**Task directions**. Among the lines of the data, copy those that hold "left".

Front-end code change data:

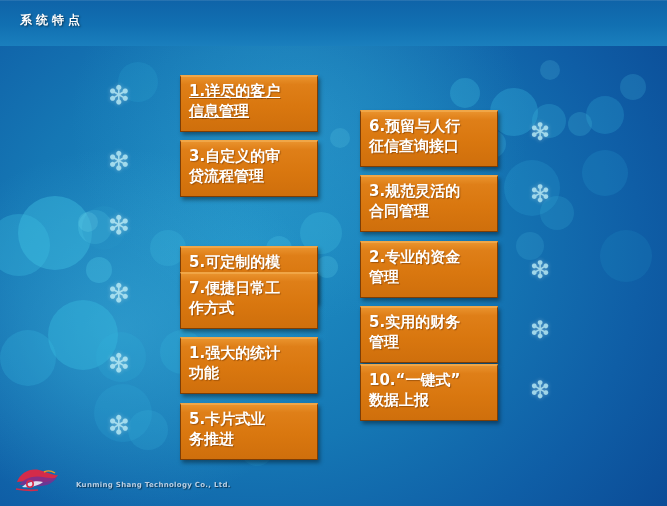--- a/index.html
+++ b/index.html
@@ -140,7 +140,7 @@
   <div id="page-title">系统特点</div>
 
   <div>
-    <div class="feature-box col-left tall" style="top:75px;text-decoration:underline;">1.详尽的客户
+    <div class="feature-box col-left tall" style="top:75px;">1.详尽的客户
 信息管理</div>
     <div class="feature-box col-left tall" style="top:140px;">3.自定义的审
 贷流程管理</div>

**Result for this exercise**.
-    <div class="feature-box col-left tall" style="top:75px;text-decoration:underline;">1.详尽的客户
+    <div class="feature-box col-left tall" style="top:75px;">1.详尽的客户
     <div class="feature-box col-left tall" style="top:140px;">3.自定义的审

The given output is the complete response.